» **Task**
Retype each record exactly; no pictures.

◆ ◆ ◆ ◆ ◆

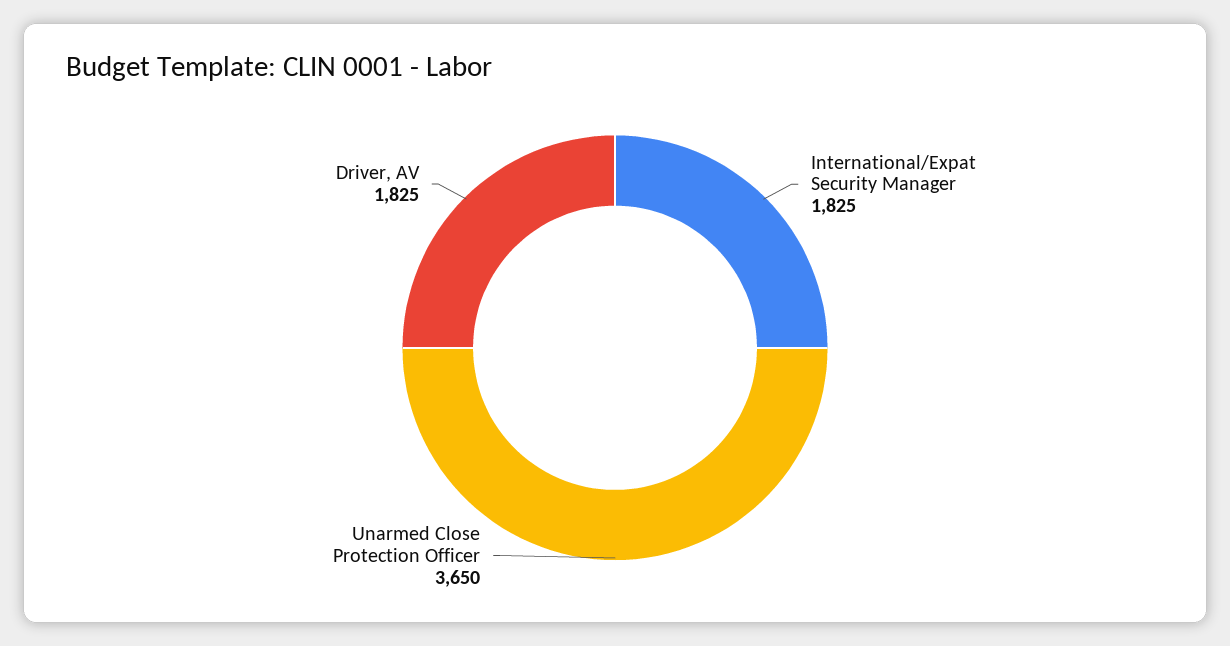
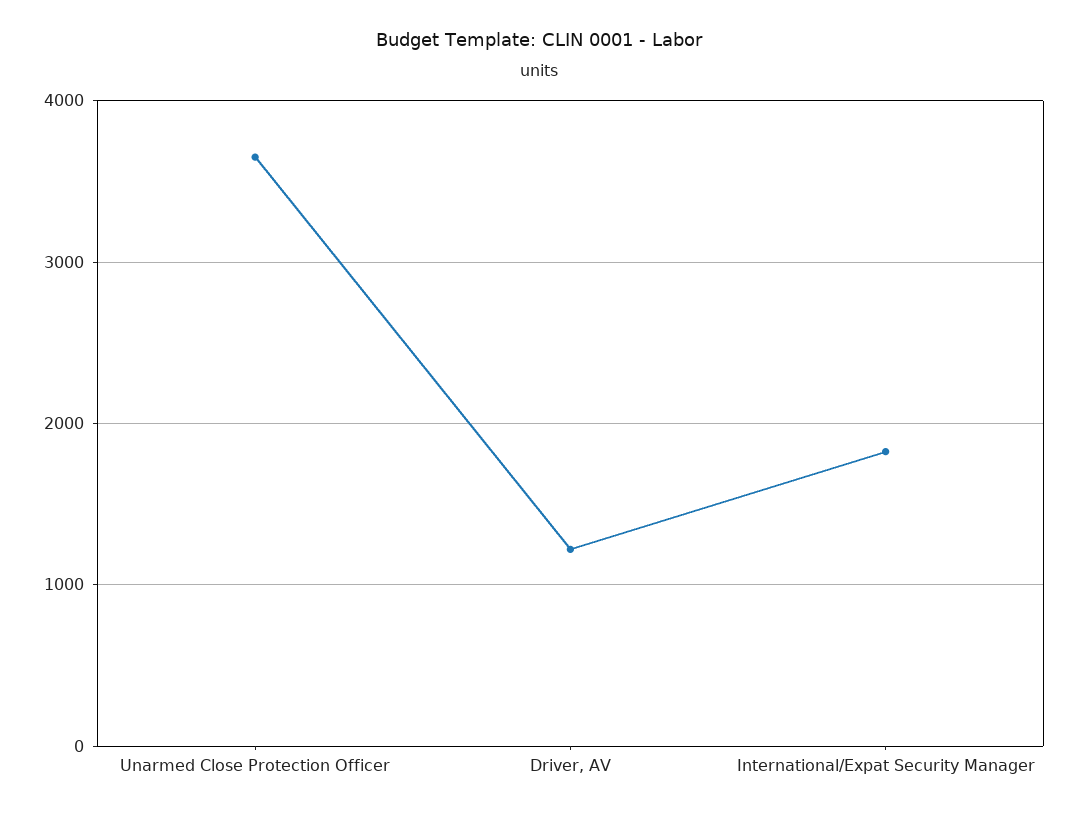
Driver, AV: 1825 -> 1200

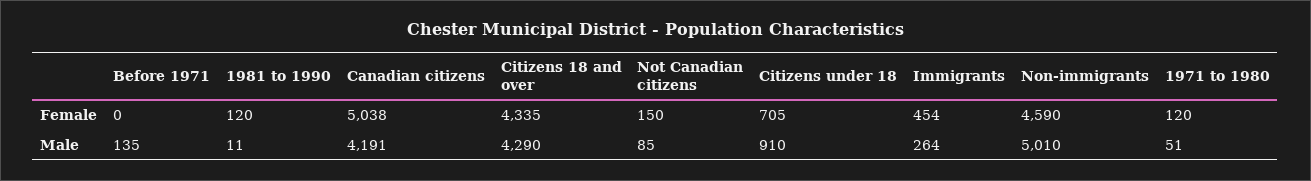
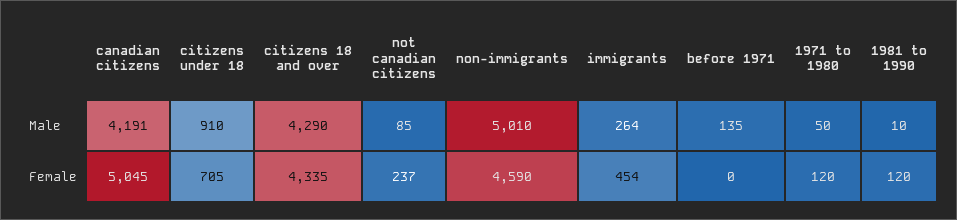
Canadian citizens, Female: 5038 -> 5045
Not Canadian citizens, Female: 150 -> 237
1981 to 1990, Male: 11 -> 10
1971 to 1980, Male: 51 -> 50

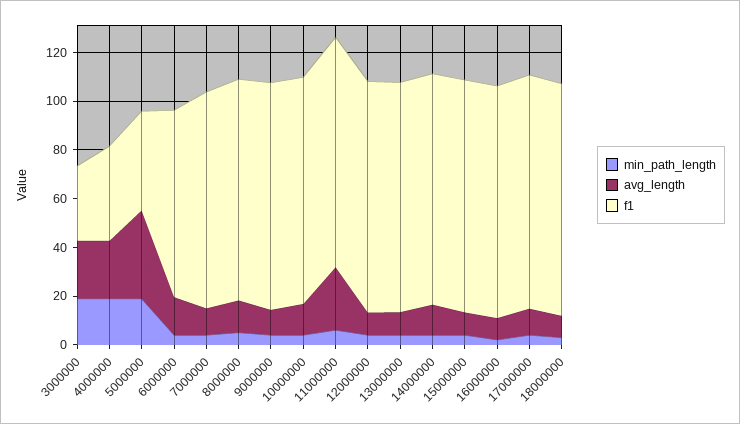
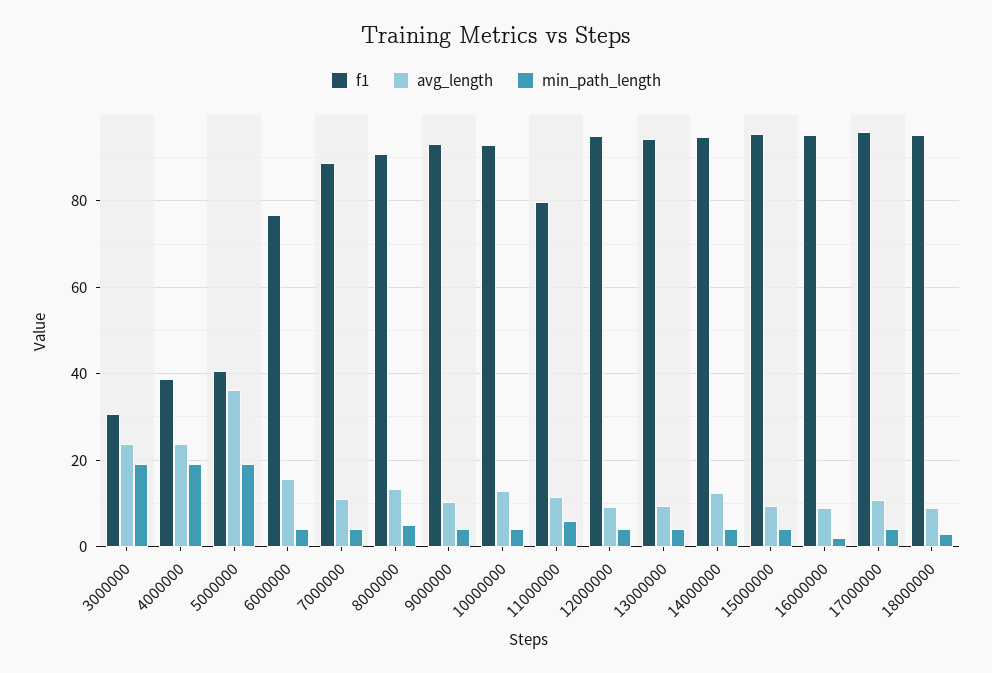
avg_length, 11000000: 25 -> 12
f1, 11000000: 95 -> 80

◆ ◆ ◆ ◆ ◆

» **Exercise response**
Driver, AV: 1825 -> 1200

Canadian citizens, Female: 5038 -> 5045
Not Canadian citizens, Female: 150 -> 237
1981 to 1990, Male: 11 -> 10
1971 to 1980, Male: 51 -> 50

avg_length, 11000000: 25 -> 12
f1, 11000000: 95 -> 80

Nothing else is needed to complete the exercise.